Очень много больных принимали лекарства, как говорили здесь, лошадиными дозами — до ста двадцати таблеток и больше, куда более сильных нейролептиков, чем мой тизерцин. Мне казалось, что сгонять этих людей с постели и заставлять работать — это самый настоящий неприкрытый садизм. Я мог понять санитаров не знавших ничего о психических болезнях, нейролептиках. Они ожидали от больных, заторможенных от приёма лекарств, такой же реакции, как от здоровых
Грандиозная уборка была закончена. Прошел обед с экзотической пищей под названием «суп-рассольник» с горькой капустой и свинячей щетиной. Этот обед не рискнул бы съесть даже тот индийский йог, который ел гвозди, как колбасу.
42
АНДРЕЙ ЗАБОЛОТНЫЙ
Я ждал прогулку. Мне очень хотелось поговорить с Андреем и узнать больше о его жизни и о людях в больнице. После долгих сборов и пересчетов наконец мы вышли. Наше второе и двенадцатое отделения гуляли во дворе предпоследними, сотни людей здесь отхаркивались и мочились до нас. Несмотря на жаркий солнечный день, липкий от нечистот угольный песок прилипал к шлепанцам. Русло реки из мочи, которое на время смены отделений пересохло, начинало оживать.
Курильщики, скрутив толстые цигарки из махорки выпускали струйки дыма, он густым облаком стоял над двором. Я последовал примеру Андрея и, закатив по грудь кальсонную рубашку, воровал солнце, прохаживаясь с ним в паре подальше от штакетника, где стояли санитары и медсестры.
— Андрей, расскажи как ты попался? — попросил я.
Мне было интересно знать, что заставило этого человека из небольшого украинского городка Смела совершить побег за границу.

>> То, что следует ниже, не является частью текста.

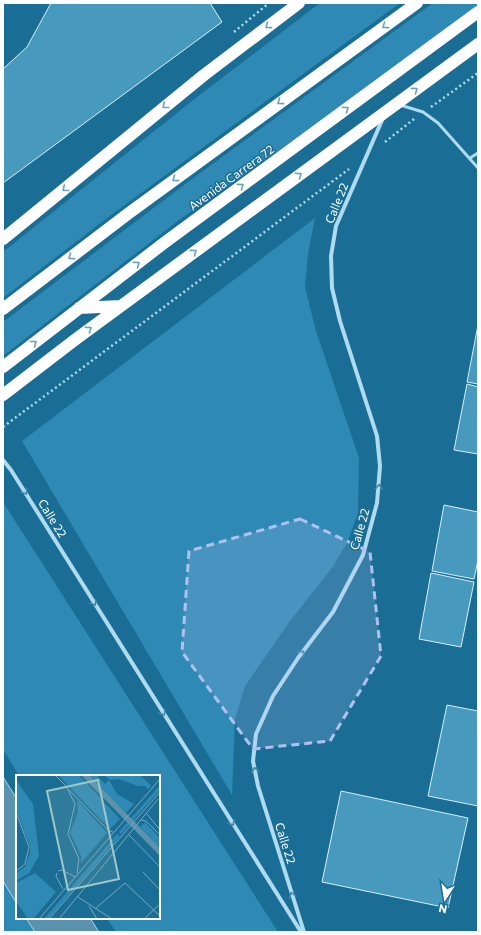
<svg xmlns="http://www.w3.org/2000/svg" width="481" height="935" viewBox="0 0 481 935" font-family="Commissioner,sans-serif">
<style>
.green{fill:#2e89b4}
.water{fill:#5b92ad;stroke:#a1daf2}
.building{fill:#4799be;stroke:#d4effb}
.lines{fill:none;stroke-linecap:round;stroke-linejoin:round}
.path{stroke:#aedbf0;stroke-width:2.5;stroke-dasharray:2 3;stroke-linecap:butt}
.lane{stroke:#aedbf0;stroke-width:3}
.street{stroke:#aedbf0;stroke-width:4}
.highway{stroke:#fff;stroke-width:12}
.oneway{stroke:#6aa1bb}
.oneway2{stroke:#3f89ac}
.marked{fill:#b0c1f1;fill-opacity:0.2;stroke:#b0c1f1;stroke-width:3;stroke-dasharray:8 5;stroke-linejoin:round}
.labels{text-anchor:middle;dominant-baseline:central;stroke-width:3;stroke-linejoin:round;paint-order:stroke}
.street-label{font-size:12px;fill:#fff;stroke:#1a6e96}
.inset-road{fill:none;stroke:#76a8c0;stroke-width:1}
.view{fill:#9fc8c5;fill-opacity:0.15;stroke:#9fc8c5;stroke-width:2}
.inset-edge{fill:none;stroke:#fff;stroke-width:2}
</style>
<rect width="100%" height="100%" fill="#1a6e96"/>
<path class="green" d="M320 3H400L111 215 3 298V252L197 97Z
M433 3H478V5L391 72 179 220 3 356V322L188 182Z
M315 218 308 254 305 287 316 331 359 458 358 513 348 541 332 568 290 621 245 686 235 719 232 795 22 441Z
M3 502 278 932H116L107 918H159V776H19L3 749Z
M3 881 17 904V918H26L35 932H3Z"/>
<path class="water" d="M3 777 17 799V904L3 881Z
M26 918H90L99 932H35Z"/>
<path class="building" d="M51 3H210L222 22 3 183V69L27 47Z
M478 325V384L467 382Z
M467 384 478 387V454L454 450Z
M444 505 478 512V560L474 579 432 571Z
M431 573 474 582 461 647 419 639Z
M447 705 478 711V806L428 796Z
M341 791 468 818 448 908 322 882Z"/>
<g class="lines">
<path class="path" d="M234 32 269 3
M431 107 478 73
M385 142 414 119
M3 427 349 169"/>
<path class="lane" d="M400 105 423 112 438 123 478 168
M470 158 478 153"/>
<path class="street" d="M3 460 11 470 301 932
M304 932 258 786 253 761 256 734 273 696 298 658 333 612 363 555 377 503 380 466 377 436 340 321 332 288 331 256 336 226 383 118"/>
<path class="highway" d="M3 239 204 75 299 3
M79 308 121 306
M3 309 129 213 417 3
M3 367 164 243 478 12
M3 395 76 339 478 44"/>
</g>
<defs><path id="oneway-chevron" d="M-2-3.5L2.5 0L-2 3.5" fill="none" stroke-width="1.6" stroke-linecap="round" stroke-linejoin="round"/></defs>
<g class="oneway">
<use href="#oneway-chevron" transform="translate(268 26) rotate(143)"/>
<use href="#oneway-chevron" transform="translate(385 26) rotate(144)"/>
<use href="#oneway-chevron" transform="translate(415 90) rotate(-36)"/>
<use href="#oneway-chevron" transform="translate(280 102) rotate(144)"/>
<use href="#oneway-chevron" transform="translate(165 106) rotate(141)"/>
<use href="#oneway-chevron" transform="translate(346 109) rotate(-36)"/>
<use href="#oneway-chevron" transform="translate(299 175) rotate(-36)"/>
<use href="#oneway-chevron" transform="translate(175 179) rotate(144)"/>
<use href="#oneway-chevron" transform="translate(241 186) rotate(-36)"/>
<use href="#oneway-chevron" transform="translate(65 189) rotate(141)"/>
<use href="#oneway-chevron" transform="translate(194 252) rotate(-36)"/>
<use href="#oneway-chevron" transform="translate(71 257) rotate(143)"/>
<use href="#oneway-chevron" transform="translate(137 264) rotate(-37)"/>
<use href="#oneway-chevron" transform="translate(89 329) rotate(-36)"/>
<use href="#oneway-chevron" transform="translate(34 343) rotate(-38)"/>
</g>
<g class="oneway2">
<use href="#oneway-chevron" transform="translate(379 487) rotate(-85)"/>
<use href="#oneway-chevron" transform="translate(25 492) rotate(58)"/>
<use href="#oneway-chevron" transform="translate(94 603) rotate(58)"/>
<use href="#oneway-chevron" transform="translate(302 653) rotate(-52)"/>
<use href="#oneway-chevron" transform="translate(163 713) rotate(58)"/>
<use href="#oneway-chevron" transform="translate(255 770) rotate(-100)"/>
<use href="#oneway-chevron" transform="translate(232 823) rotate(58)"/>
<use href="#oneway-chevron" transform="translate(292 895) rotate(-108)"/>
</g>
<path class="marked" d="M300 519 370 552 381 656 330 741 253 749 182 652 189 551Z"/>
<g class="labels">
<g class="street-label">
<text transform="translate(231 177) rotate(-36)">Avenida Carrera 72</text>
<text transform="translate(336 203) rotate(-68)">Calle 22</text>
<text transform="translate(53 518) rotate(58)">Calle 22</text>
<text transform="translate(359 529) rotate(-74)">Calle 22</text>
<text transform="translate(286 843) rotate(72)">Calle 22</text>
</g>
</g>
<g transform="translate(16 775)">
<rect width="144" height="144" fill="#1a6e96"/>
<path d="M42 0H63L104 44 94 54ZM73 0H81L89 9 93 5 101 19 118 29 110 38ZM88 0H124L135 11 132 14 129 11H122L103 4 94 5ZM0 5 17 29 23 81 13 98 0 106V98L9 92 14 78V71L0 34ZM144 10V15L105 59 103 57ZM61 25 91 58 65 88V81L54 58 62 37ZM129 47 144 63V73L124 52ZM101 59 104 61 32 144H28ZM19 98 40 117 17 144H12L0 126V108Z" fill="#2e89b4"/>
<path d="M65 0H73L144 73V81Z" fill="#5b92ad"/>
<path class="inset-road" d="M39 0 50 11M50 11 59 29 52 59 63 84 61 98M53 15 92 55 97 57M0 37 13 72 9 89 0 96M131 39 144 55M125 45 130 46 144 60M113 60 144 92M42 96 46 95 59 102M127 97 144 115M41 98 40 101 47 114M62 122 96 144M73 131 81 144M79 134 109 108 144 141M23 144 144 4M33 144 144 17M43 144 142 24M128 144 144 129"/>
<path class="view" d="M82 5 103 104 52 115 31 16Z"/>
<rect width="144" height="144" class="inset-edge"/>
</g>
<rect width="481" height="935" fill="none" stroke="#ffffff" stroke-width="8"/>
<g transform="translate(445 899) rotate(192)" stroke="#1a6e96" stroke-width="3" paint-order="stroke">
<path d="M0-3L7 15L0 10L-7 15Z" fill="#ffffff"/>
<text y="-6" font-size="11" font-weight="bold" text-anchor="middle" fill="#ffffff">N</text>
</g>
</svg>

— Попался очень просто, — начал Андрей. — Работал я электриком в порту, и там приметил один корабль, стоявший на ремонте. На корабле нашел надежное место в носу, где лежат якорные цепи, и решил, когда закончится ремонт спрятаться там и уйти в рейс, а в первом же загранпорту сбежать. Я потихоньку туда складывал продукты, воду и всё необходимое. Моя ошибка, что я посвятил в это дело своего приятеля, и когда корабль приближался к нейтральным водам, он сдал меня. На борт поднялись пограничники и без труда меня арестовали. Так в 1967 попал я в одесскую тюрьму. Пришили мне за это статью «Измена Родине» и дали двенадцать лет.
— Подожди! — перебил я его, — измену, как я знаю дают, если бы у тебя были обнаружены хотя бы какие-нибудь антисоветские документы, книжки или ты, как солдат, с армии сбежал. Даже моему подельнику Анатолию за то, что он нас через свой участок заставы переводил и то «измену» не дали.
— Я тоже считал, что это неправильно и с Потьмы (политический лагерь) жалобы писал. Заменили мне двенадцать лет на пять.
Андрей замотал головой. Видно было, что он никак не мог согласиться со всем, что произошло.
— Тогда мне и пятерка показалось незаслуженным наказанием, и я решил «косить» под дурака… Сейчас бы третий год уже дома был, зачем я это сделал? Написал я в лагере, что я — немецкий шпион, и меня быстренько на экспертизу в Сербский, это в 1969 году. Там, конечно, вошел я в роль дурака так, что меня сразу из Сербского отправили прямо в Ленинградскую спецбольницу. Каково было мое удивление, когда врач на беседе со мной сообщила, что у меня совсем другая статья «За попытку перехода границы» — и срок этой статьи — до трёх лет. Увидев эту больницу, я врачу сразу признался, что в Институте Сербского под дурака «косил», и просил её отправить меня в лагерь обратно, но врач сказала: «будешь лечиться» и пообещала годика через три-четыре выписать. В 1973 году в эту дыру по месту жительства меня и выписали.